第6章 スカビオサの予兆
『…カゲ、様…カゲ様、?……なぁに、挨拶…??』
少し勢いが柔らかくなる。
突然現れたそいつ、青鬼院蜻蛉にはやはりどこか気を許しているらしく、少し落ち着きを取り戻したようだ。
「そうだ、挨拶だ!とりあえずは顔を見せて欲しいのだが?」
『マスクつけてる人に言われたくない』
「正論だなぁ、正にS!!!…ならば面と向かって話そうじゃあないか」
ドミノマスクを外したそいつの瞳は、やけに哀しげで。
初めて見る蜻蛉の素顔に…何よりもその堂々とした圧巻の佇まいに、気圧される。
『…カゲさ、ま…おかえり…っ、お帰りなさいカゲ様ッ!!いつまでいるの?今度はもう置いてかない?リアのこと連れてってくれる??』
「ふはは、その姿を見るのは実に数年ぶりだが…リアちゃんよ、少しおいたがすぎるぞ?……自分の身体に」
『いらない、リア、カゲ様がいたらそれでいい。だからいらない!いらないの…ねえ、あげるから頂戴…リアの全部あげるから、カゲ様のこと頂戴…っ』
「私でいいのか?妥協をしているのなら聞いてやらないぞ」
『妥協…?』
「今日は本当に私に会いたくて呼んでいたのか?」
ピタリと、妖力が止む。
「ずっと呼んでいただろう、同じ人間のことを」
へた、と座り込む彼女は蜻蛉に支えられ、真っ黒なそれを含めた十本の尾をへにゃりと垂れさせる。

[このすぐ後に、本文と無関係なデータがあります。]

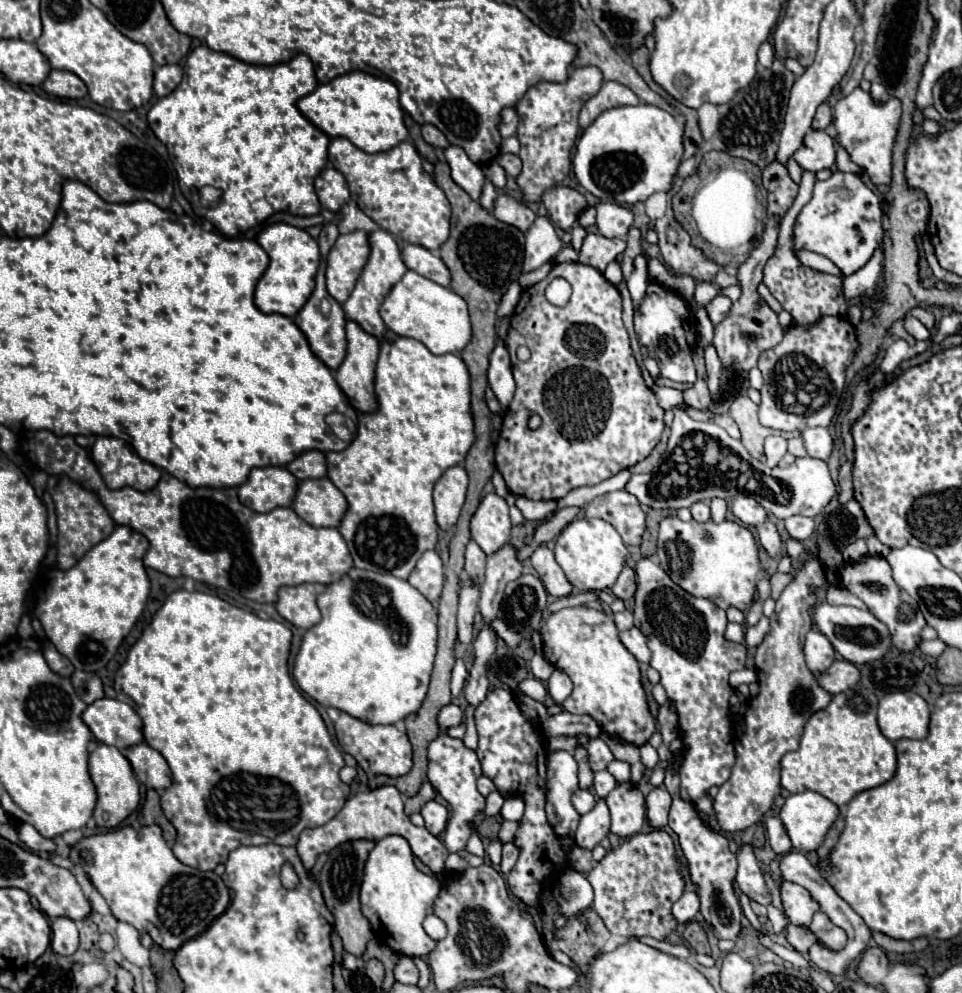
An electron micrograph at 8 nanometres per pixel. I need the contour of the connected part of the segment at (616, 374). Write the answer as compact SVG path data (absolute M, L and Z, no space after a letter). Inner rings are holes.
M580 262L554 264L544 280L526 288L512 314L506 346L512 358L516 394L504 412L502 432L496 446L496 468L504 476L508 492L530 500L560 500L574 488L600 484L620 470L642 462L660 442L664 410L658 406L654 392L644 384L636 358L632 356L628 332L622 324L620 292L596 268ZM556 276L562 276L572 284L572 298L562 308L544 298L548 282ZM520 344L532 350L532 358L528 362L520 362L516 358L516 348ZM530 414L538 414L542 418L540 428L528 428Z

『……来て、くれないの。…返事してくれない…待ってくれない。届かなくて、』
「ほう。お前から向かいはしたのか?その相手には」
『行、けない…行った、ら………リアが行ったら、死んじゃ…ッ』
「…生きているぞ、今。ちゃんとそこにいるではないか」
意味が伝わって居ないはずの蜻蛉の方が、どうして俺よりもしっかりしているのだろう。
『り、あ…リア、がいたら死んじゃ…ぅ、……だ、から…置いてかないって、言ったか、ら…っ』
「……おい、勝手に殺すな俺の事を」
ビクリと身体を跳ねさせたリア。
今度は届いてるな、俺の声。
『…本物、?』
「お前に噛まれた噛み跡までちゃんと本物だぞ」
『待、っ…こっち来ちゃ、……ま、た…死ん、…っ?…??カゲ様、が…あれ??…どこ、ここ』
やけに、混乱しているような。
『……気持ち悪、い…』
口元を抑えて、嘔吐する。
何だ、何が起こってるんだお前の中で。
ただ一つ分かるのは、俺が原因ということだけ。